As-tu réfléchi à d’autres projets d’écriture ?
Patricia Ide : J’ai toujours eu envie de faire un spectacle sur les animaux Comment leur donner la parole ? Pour un début, j’ai déjà mis le chien dans « Les tricheuses » ... Le théâtre est très anthropocentré bien qu’il y ait des évolutions. J’ai quelques pistes... Depuis plusieurs années, je pense à un spectacle sur ces gens qui ont laissé advenir l’extrême-droite au pouvoir, des gens normaux qui n’ont pas bougé, qui ont profité de la situation pour récupérer des magasins, des richesses en fermant les yeux et qui ont continué à vivre normalement alors que l’horreur était là car je crois que nous y sommes aujourd’hui.
Tu es une grande lecture et Le Public a un projet de création d’une bibliothèque au Cameroun. C’est plutôt atypique ...
Patricia Ide : C’est François Ebouele qui jouait Georges Dandin Georges Dandin ici qui est à l’origine de ce projet. Il est camerounais, de Douala, sa maman est encore là-bas. Quand il est venu avec ce projet, je me suis dit qu’il serait facile de l’aider. Dans un premier temps, il fallait des livres et on avait ce qu’il fallait. J’ai simplement envoyé un mail à nos spectateurs et j’ai reçu 50.000 livres. Beaucoup se sont associés bénévolement pour trouver les meubles, les ordinateurs et Deborah Damblon, ma collaboratrice qui a été bibliothécaire et libraire est en contact avec des jeunes prêts à faire des stages au Cameroun et à donner des formations de bibliothécaire. On a demandé de l’aide aux pouvoirs publics pour le container et tout s’est enchainé. C’est au Cameroun que les choses sont plus compliquées. Un container est toujours coincé car on ouvre une deuxième bibliothèque dans le Nord où il y a énormément d’intégrisme et où l’ouverture à la lecture est primordiale. Quant à la bibliothèque que nous avons ouverte, elle accueille des écoles l’après-midi, on y forme des enfants, on leur raconte des histoires... Je trouve ces échanges enrichissants pour eux comme pour nous. Un théâtre peut aussi servir à cela.

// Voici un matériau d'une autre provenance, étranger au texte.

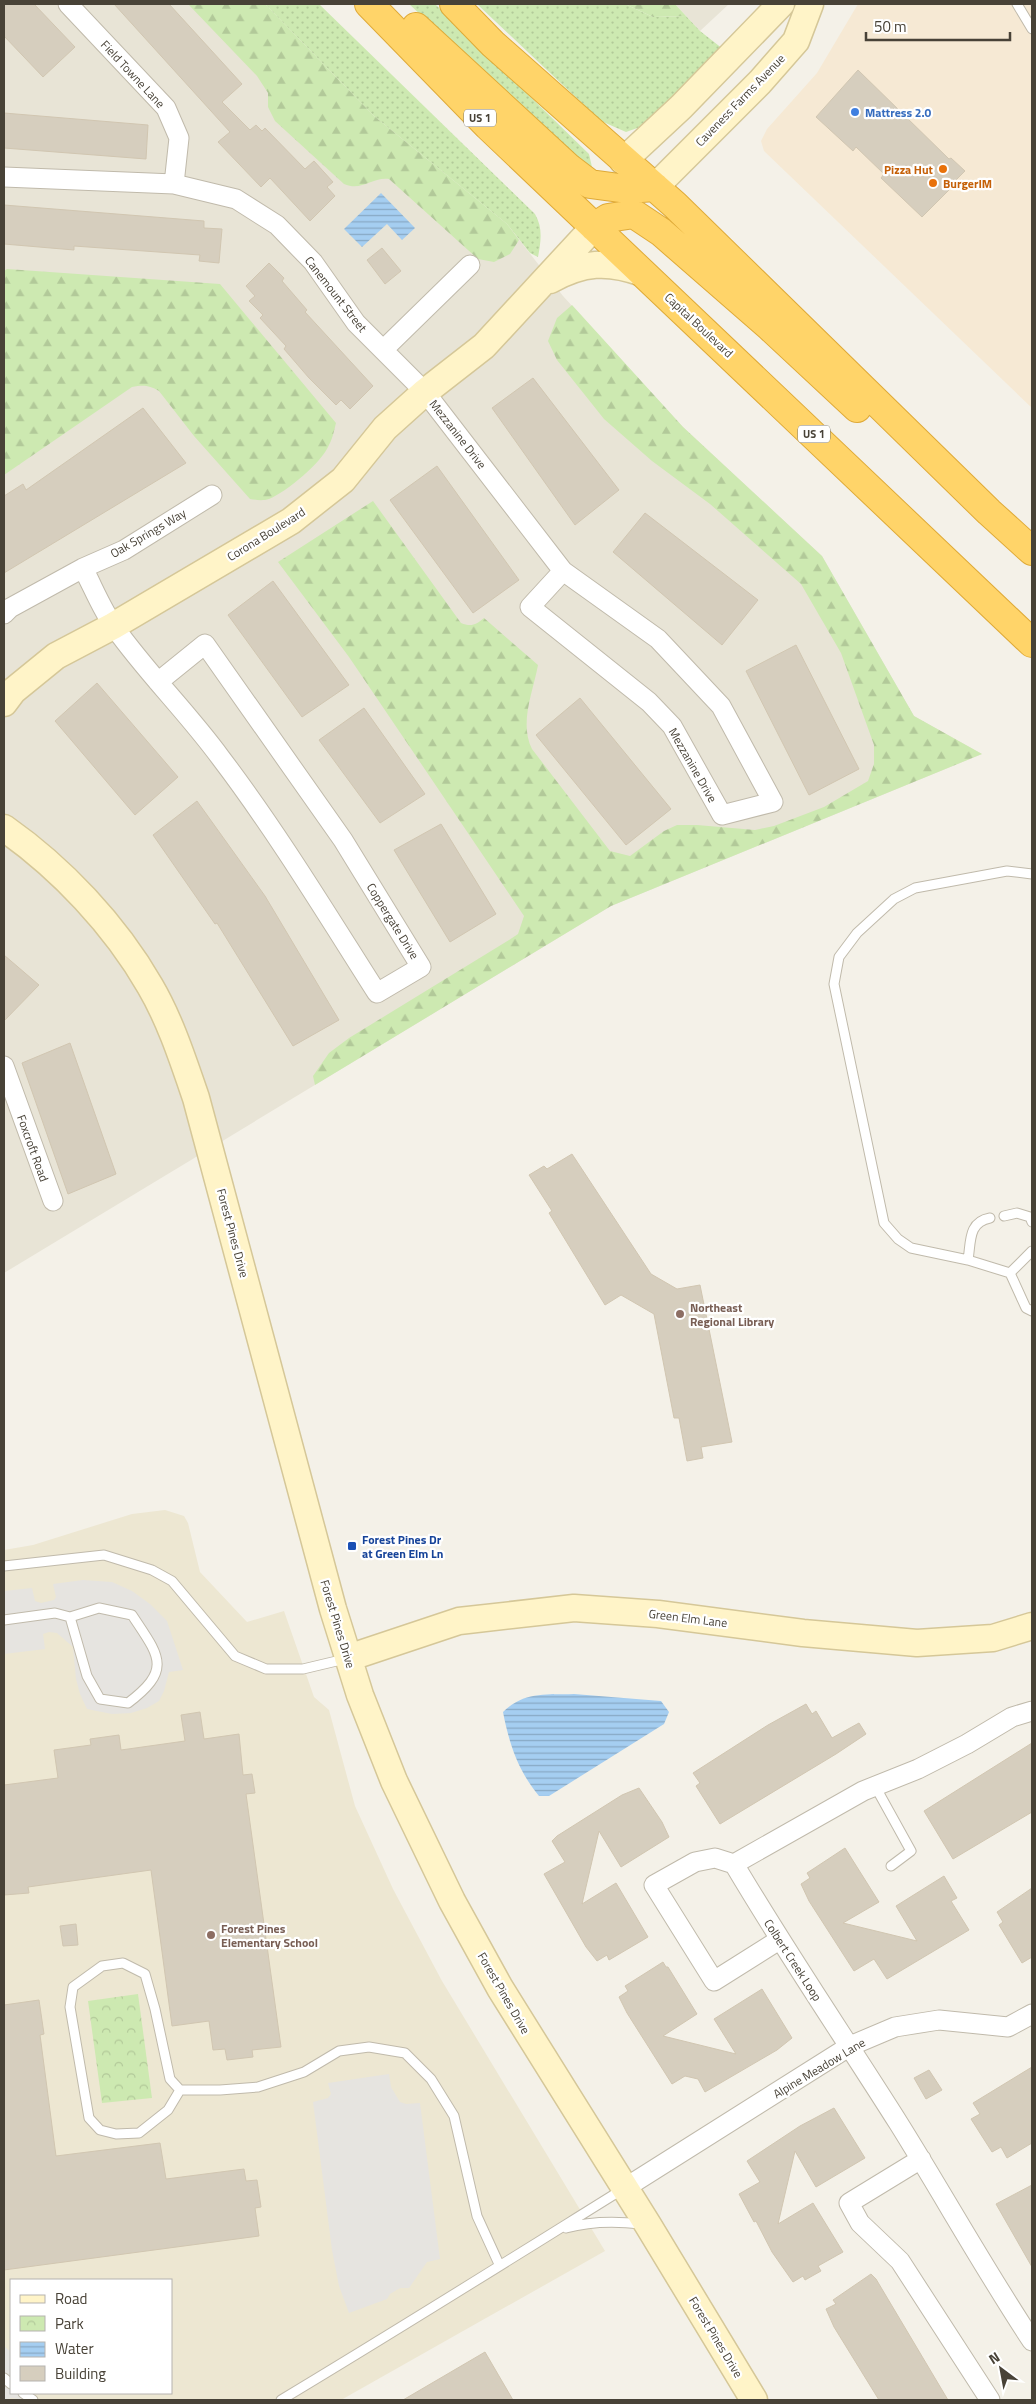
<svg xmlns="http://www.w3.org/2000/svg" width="1036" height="2404" viewBox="0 0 1036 2404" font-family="'Titillium Web',sans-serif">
  <defs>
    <pattern id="grass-dots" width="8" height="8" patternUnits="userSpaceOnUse" patternTransform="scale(1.25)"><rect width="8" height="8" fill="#cde9b1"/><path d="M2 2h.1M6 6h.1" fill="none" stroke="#b2c999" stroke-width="1.8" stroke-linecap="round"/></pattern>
    <pattern id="forest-firs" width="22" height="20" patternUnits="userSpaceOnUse" patternTransform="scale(1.25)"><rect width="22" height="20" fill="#cde9b1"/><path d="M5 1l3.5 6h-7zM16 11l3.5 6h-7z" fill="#b2c999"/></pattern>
    <pattern id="park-crowns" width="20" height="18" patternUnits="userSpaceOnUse" patternTransform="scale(1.25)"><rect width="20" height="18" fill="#cde9b1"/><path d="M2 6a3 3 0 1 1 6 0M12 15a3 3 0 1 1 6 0" fill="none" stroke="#b2c999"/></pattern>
    <pattern id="water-rules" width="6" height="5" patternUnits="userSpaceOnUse" patternTransform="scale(1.25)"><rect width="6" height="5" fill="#a5cef1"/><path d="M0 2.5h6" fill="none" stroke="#88a9c4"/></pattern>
  </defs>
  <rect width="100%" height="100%" fill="#f4f1e8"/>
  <path fill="#e8e4d6" d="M4,4h261l109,112 133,108 56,72 120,131 139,129 92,160 68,38 -371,152 -607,367z
    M675,4h54l-29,27z"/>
  <path fill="#f6e9d4" d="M858,4h174v404l-268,-257 -3,-10 6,-12 50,-56z"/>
  <path fill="#ede7d2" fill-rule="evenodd" d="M165,1510l19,6 4,7 12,49 47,50 37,-11 30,86 15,13 26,96 38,83 49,92 163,270 -264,149h-337v-850l29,-5 99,-31zM11,2280h160v113h-160z"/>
  <path fill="url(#grass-dots)" d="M265,4h54l216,210c8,14 6,27 3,43l-8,-4 -23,-29 -133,-108z
    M409,4h26l154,150 3,13 -12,-5z
    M477,4h148l28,13 33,-1 14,15 23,18 -77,76 -20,7 -25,-11z"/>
  <path fill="url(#forest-firs)" d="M188,4h77l109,112 133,108 12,16 -9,14 -16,8 -16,-3 -89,-80c-18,-2 -27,13 -45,5l-69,-63 -7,-14v-14l-11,-17z
    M625,4h50l11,12 -33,1z
    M7,269l213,15 116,139c-2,7 -3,15 -7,22 -7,17 -42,47 -60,54 -6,2 -13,1 -19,0l-56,-63 -35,-45c-10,-6 -16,-6 -27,-4l-128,88v-204z
    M572,305l111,122 139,129 92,160 68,38 -371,152 -296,179 -2,-9 16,-23 20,-15 160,-98 9,-6 6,-18 -175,-259 -71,-95 95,-61 88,122c10,4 15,2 23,-5l54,47c-5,27 -19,58 -6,84l78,102 20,5 34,-25 13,-6h20l58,5 19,-4 50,-19 44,-26 6,-17v-19l-33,-92 -40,-69 -91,-80 -58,-43 -48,-42 -47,-59 -9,-19 9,-23z"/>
  <path fill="url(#park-crowns)" d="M138,1994l14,104 -50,5 -14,-102z"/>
  <path fill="#e6e4e0" d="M83,1580l29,2 20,9 18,13 17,17 16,49 -14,2 -5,19 -5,10 -12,7 -16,5 -19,1 -25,-5 -7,-15 -4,-15 -3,-32 -16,-14 -8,-1 -6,2 2,15 -41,5v-63l28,-3 3,13 6,2 13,-3 2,-3 -3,-13z
    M389,2074l2,13 9,15 6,2 14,-1 20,156 -13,3 -18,26h-9l-10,6 -3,5 -38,14 -10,-27 -7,-36 -19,-148 15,-4 3,-4 -3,-11z
    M4,2346l7,6v41h16l-4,7 -11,-2 -8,2z"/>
  <path fill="url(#water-rules)" d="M381,193l34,35 -13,12 -15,-16 -25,23 -18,-18z
    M574,1694l87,7 8,11 -5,12 -115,72h-10c-21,-25 -30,-53 -36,-84 22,-21 42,-17 71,-18z"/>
  <path fill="#d6cebe" stroke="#d1c6b1" d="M4,4h30l41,43 -32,30 -39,-41z
    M114,4h55l73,80 -20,18 28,28 6,-5 6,6 3,-3 40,41 9,-8 19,21 -6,5 8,9 -25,25 -40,-43 -9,9 -43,-45 12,-10z
    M858,70l91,89 2,-1 14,13 -10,10 1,2 -34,34 -41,-39 3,-4 -28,-27 -3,4 -37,-34z
    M4,113l144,12 -2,34 -142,-11z
    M4,205l200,16v7l18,1 -3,34 -20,-2 1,-6 -126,-9v4l-70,-6z
    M382,248l19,23 -16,13 -18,-24z
    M269,263l15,15 -2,3 25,29 -2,2 68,74 -23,23 -9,-9 -5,5 -27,-27 -25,-29 2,-3 -26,-28 3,-3 -14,-14 6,-5 -9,-10z
    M533,378l86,112 -44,35 -83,-117z
    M143,408l43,55 -182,110v-77l19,-12 3,6z
    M437,466l82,114 -46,33 -83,-113z
    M645,513l113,87 -36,45 -109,-93z
    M273,581l76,104 -47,32 -74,-102z
    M796,645l63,124 -50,26 -63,-124z
    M97,683l81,94 -43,38 -80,-94z
    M580,698l91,111 -45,36 -90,-110z
    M364,708l61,86 -45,29 -61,-83z
    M197,801l68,95 74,124 -46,26 -76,-123 -2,1 -62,-89z
    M441,824l55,90 -46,28 -56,-92z
    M4,955l35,30 -35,36z
    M70,1043l46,131 -48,20 -46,-131z
    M572,1154l79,120 26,15 23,-4 32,157 -31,5 2,11 -16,3 -8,-43h-5l-20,-104 -33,-19 -16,10 -56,-92 3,-2 -23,-36 15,-9 3,3z
    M806,1704l6,10 4,-3 16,27 27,-15 7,11 -30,20 -116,70 -24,-38 4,-3 -7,-10 75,-48z
    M200,1712l4,27 35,-5 4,41 9,-1 3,19 -9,1 35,253 -29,3 1,7 -26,3 -2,-11 -12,1 -4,-29 -37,5 -21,-156 -123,17 1,6 -25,2v-110l54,-7 -4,-28 37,-5 -1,-6 29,-4 2,15 64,-9 -4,-26z
    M1032,1743v69l-79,47 -29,-48z
    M639,1788l23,34 7,15 -48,30 -22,-36 -17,73 34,-21 32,54 -39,23 -2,-5 -10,6 -11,-14 -42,-73 21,-12 -13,-21 5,-5 65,-41z
    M845,1848l34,54 -36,21 74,18 -21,-35 48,-30 13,22 -6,3 18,29 -82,49 -13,-20 -20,12 -45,-70 -8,-17 9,-6 -3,-5z
    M1032,1888v69l-10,6 -23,-38 4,-3 -6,-10z
    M76,1924l2,21 -15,1 -3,-20z
    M663,1962l3,5h2l29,47 -34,22 73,18 -22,-35 48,-30 30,49 -15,12 -72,42 -7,-13 -13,-3 -13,8 -45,-71 -8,-16 9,-6 -3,-5z
    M39,2000l5,34 -4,1 16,121 104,-13 6,36 78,-10 2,12 11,-1 4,27 -6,1 4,28 -255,34v-265z
    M1032,2067v76l-25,15 -6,-11 -9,5 -21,-33 9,-5 -7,-11z
    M929,2070l13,20 -16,9 -12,-21z
    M834,2108l31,50 -49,29 -21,-36 -17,73 35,-21 30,49 -25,14 3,5 -16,9 -2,-4 -10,6 -21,-30 -16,-31 -2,1 -15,-28 21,-12 -13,-21 53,-35z
    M1032,2185v82l-36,-63z
    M871,2274l5,5 72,121h-69l-45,-73 -8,-18 10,-5 -3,-4z
    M485,2352l28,48h-110z"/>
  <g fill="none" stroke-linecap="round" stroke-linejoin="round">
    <defs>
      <path id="lane" d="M1017,4l15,25
        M1032,874l-25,-3 -92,17 -21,11 -37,34 -18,24 -5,27 50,239 14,16 13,9 57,12 42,13 16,35 6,3
        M1004,1216l13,-3 13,4 2,5
        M968,1260c3,-18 0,-38 22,-42
        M1010,1273l22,-22
        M4,1566l100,-11 48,15 20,11 63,75 31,13h37l42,-10
        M4,1620l51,-7 15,4 29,-9 33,7c27,41 41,54 -4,88l-28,-4 -13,-23 -17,-59
        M875,1786l36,65 -20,15
        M180,2090l-12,20 -29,23 -23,1 -16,-4 -11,-12 -19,-111 3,-20 29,-21 21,-3 22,11 10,35 15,70 10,11h40l38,-3 46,-15 35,-21 30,-4 36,6 26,26 23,37 23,100 22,48
        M566,2228c25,-7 49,-7 75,-4
        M4,2378l7,6
        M23,2393l10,7
        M281,2400c115,-69 228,-140 342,-211"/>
      <path id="street" d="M68,4l98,104 13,30 -5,46
        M4,177l170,7 62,15 41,26 36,37 43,61 69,69 138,179 95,68 63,67 52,96 -51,13 -50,-89 -23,-24 -119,-95 33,-36
        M383,350l87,-85
        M83,568c10,19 19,42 32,60 32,45 72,84 105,129 57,75 106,156 157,236l44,-26 -78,-127 -138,-196 -47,38
        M4,614l6,-6 73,-40 41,-18 88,-55
        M4,1066l49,135
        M1032,1711l-20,6 -45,27 -49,25 -55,22 -129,73c52,88 110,173 165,260 45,72 86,146 133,217
        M734,1864l-19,-6 -20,4 -41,23 60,96 65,-41
        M921,2159l-72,44 11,20 40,38 90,139
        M625,2188l225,-142 45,-19 44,-7 69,7 24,-13"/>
      <path id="secondary" d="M623,161l58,-54 100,-103
        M655,187l105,-105 36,-41 14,-37
        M550,280c33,-18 57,-20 93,-7
        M4,703l9,-12 43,-35 57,-30 178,-105 52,-41 42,-52 40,-36 59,-46 110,-119
        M4,828c57,40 111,97 146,158 20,34 33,74 46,112l137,511 27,86 34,86 58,120 48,87 148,237 106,175
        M348,1658l111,-37 115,-13 84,6 145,19 114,10 76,-5 39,-12"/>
      <path id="highway" d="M369,4l119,122 544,517
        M454,4l39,40 182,161 314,307 43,39
        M416,27l153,141 21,16 37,5 28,-2
        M594,227l14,-9 26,-4 27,18 109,95 87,81"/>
    </defs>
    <use href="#lane" stroke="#c0baab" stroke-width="11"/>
    <use href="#street" stroke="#c0baab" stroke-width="21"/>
    <use href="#secondary" stroke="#d5c798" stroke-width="29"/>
    <use href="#highway" stroke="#dfaa38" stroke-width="30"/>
    <use href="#lane" stroke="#fff" stroke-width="9"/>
    <use href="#street" stroke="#fff" stroke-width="19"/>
    <use href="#secondary" stroke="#fff4c8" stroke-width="26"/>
    <use href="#highway" stroke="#ffd469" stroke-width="28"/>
  </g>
  <circle fill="#3f7fe0" stroke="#fff" stroke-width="2" cx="855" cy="112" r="5"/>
  <g fill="#e8710a" stroke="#fff" stroke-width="2">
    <circle cx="943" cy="169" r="5"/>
    <circle cx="933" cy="183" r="5"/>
  </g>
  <g fill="#8d6e63" stroke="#fff" stroke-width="2">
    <circle cx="680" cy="1314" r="5"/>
    <circle cx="211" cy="1935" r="5"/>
  </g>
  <rect fill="#1a4fb4" stroke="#fff" stroke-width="2" x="347" y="1541" width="10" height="10" rx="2.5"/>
  <g text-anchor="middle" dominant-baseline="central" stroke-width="4.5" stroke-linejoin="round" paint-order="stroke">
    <g fill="#fff" stroke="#7f7b73" stroke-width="1">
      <rect x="464" y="109.5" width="32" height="17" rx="4"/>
      <rect x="798" y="425.5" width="32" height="17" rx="4"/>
    </g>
    <g font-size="11" font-weight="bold" fill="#484237">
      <text x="480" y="118">US 1</text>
      <text x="814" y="434">US 1</text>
    </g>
    <g font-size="12" fill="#484237" stroke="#fff">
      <text transform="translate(133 74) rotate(47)">Field Towne Lane</text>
      <text transform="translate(740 100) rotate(-46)">Caveness Farms Avenue</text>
      <text transform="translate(336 294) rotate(52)">Canemount Street</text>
      <text transform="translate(699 325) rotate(43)">Capital Boulevard</text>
      <text transform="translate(458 434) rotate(52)">Mezzanine Drive</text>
      <text transform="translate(148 533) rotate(-30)">Oak Springs Way</text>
      <text transform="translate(266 534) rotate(-32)">Corona Boulevard</text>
      <text transform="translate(693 765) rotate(60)">Mezzanine Drive</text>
      <text transform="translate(393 921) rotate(58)">Coppergate Drive</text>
      <text transform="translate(33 1148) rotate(70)">Foxcroft Road</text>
      <text transform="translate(233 1233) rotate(75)">Forest Pines Drive</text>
      <text transform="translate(688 1618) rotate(7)">Green Elm Lane</text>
      <text transform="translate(338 1624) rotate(73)">Forest Pines Drive</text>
      <text transform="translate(793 1960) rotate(57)">Colbert Creek Loop</text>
      <text transform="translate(504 1993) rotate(60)">Forest Pines Drive</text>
      <text transform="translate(819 2068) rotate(-31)">Alpine Meadow Lane</text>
      <text transform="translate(716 2337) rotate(59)">Forest Pines Drive</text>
    </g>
    <g font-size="12" font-weight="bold" fill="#366cbe" stroke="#fff" text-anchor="start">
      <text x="865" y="112">Mattress 2.0</text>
    </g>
    <g font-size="12" font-weight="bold" fill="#c56008" stroke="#fff" text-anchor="end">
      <text x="933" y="169">Pizza Hut</text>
      <text x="943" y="183" text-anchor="start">BurgerIM</text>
    </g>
    <g font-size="12" font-weight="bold" fill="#785e54" stroke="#fff" text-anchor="start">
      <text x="690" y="1307">Northeast<tspan x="690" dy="14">Regional Library</tspan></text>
      <text x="221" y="1928">Forest Pines<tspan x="221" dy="14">Elementary School</tspan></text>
    </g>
    <g font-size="12" font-weight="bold" fill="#164399" stroke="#fff" text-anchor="start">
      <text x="362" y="1539">Forest Pines Dr<tspan x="362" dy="14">at Green Elm Ln</tspan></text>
    </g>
  </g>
  <rect width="1036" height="2404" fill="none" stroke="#484237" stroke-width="10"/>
  <rect x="10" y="2279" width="162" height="115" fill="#ffffff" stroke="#b6b3af"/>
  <rect x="20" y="2295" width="25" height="8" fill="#fff4c8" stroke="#b6b3af"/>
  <text x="55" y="2304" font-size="15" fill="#484237">Road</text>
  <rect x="20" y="2316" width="25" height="15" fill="url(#park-crowns)" stroke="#b6b3af"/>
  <text x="55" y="2329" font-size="15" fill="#484237">Park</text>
  <rect x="20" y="2342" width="25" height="15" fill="url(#water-rules)" stroke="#b6b3af"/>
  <text x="55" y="2354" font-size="15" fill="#484237">Water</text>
  <rect x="20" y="2366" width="25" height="15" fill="#d6cebe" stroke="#b6b3af"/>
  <text x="55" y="2379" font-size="15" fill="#484237">Building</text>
  <g transform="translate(1001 2369) rotate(328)" stroke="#ffffff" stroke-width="4" paint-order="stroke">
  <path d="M0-4L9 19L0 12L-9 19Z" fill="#484237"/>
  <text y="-8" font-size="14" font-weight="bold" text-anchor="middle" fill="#484237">N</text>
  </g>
  <path d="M866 32v8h144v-8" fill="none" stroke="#484237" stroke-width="2.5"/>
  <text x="874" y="32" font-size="15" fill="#484237" stroke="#ffffff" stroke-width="4" paint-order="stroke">50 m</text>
</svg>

Ce n’est pas le seul projet social du théâtre Le Public. Les jeunes du quartier viennent s’y produire...
Patricia Ide : C’est « l’école en scène ». Nous avons une école primaire en face et de l’autre côté, le lycée Guy Cudell. Il y a maintenant quinze ans que j’ai rencontré Hakim Louk’man des Nouveaux disparus. On a fait une première saison avec des auteurs qui ont écrit pour les enfants (Jean Lambert, Layla Nabulsi) et Hakim m’a proposé de faire écrire les enfants eux-mêmes. Ils ont un programme avec des classiques et un projet d’écriture collective (en collaboration avec les instituteurs qui ont foncés dans le projet). Ils travaillent le vendredi après quatre heures et le samedi matin, on les emmène à la Vénerie à Boitsfort où ils font du théâtre avec les enfants de Boitsfort. On en est fiers car ce sont des mômes qui ne se rencontreraient jamais sans cela. Et cela a même créé de belles connexions entre les parents.
Ces jeunes ont d’ailleurs bien évolué (on en a un qui fait de la politique et est entré au CDDH, plusieurs font du théâtre et sont entrés au Conservatoire et dans d’autres écoles, certains sont devenus de très bons vendeurs... Cela a permis aux filles et aux garçons de mieux se comprendre, de mieux se parler et d’abattre des préjugés On a parlé d’amour, de tendresse, Ils ont monté Othello, Romeo et Juliette et pleins d’autres choses.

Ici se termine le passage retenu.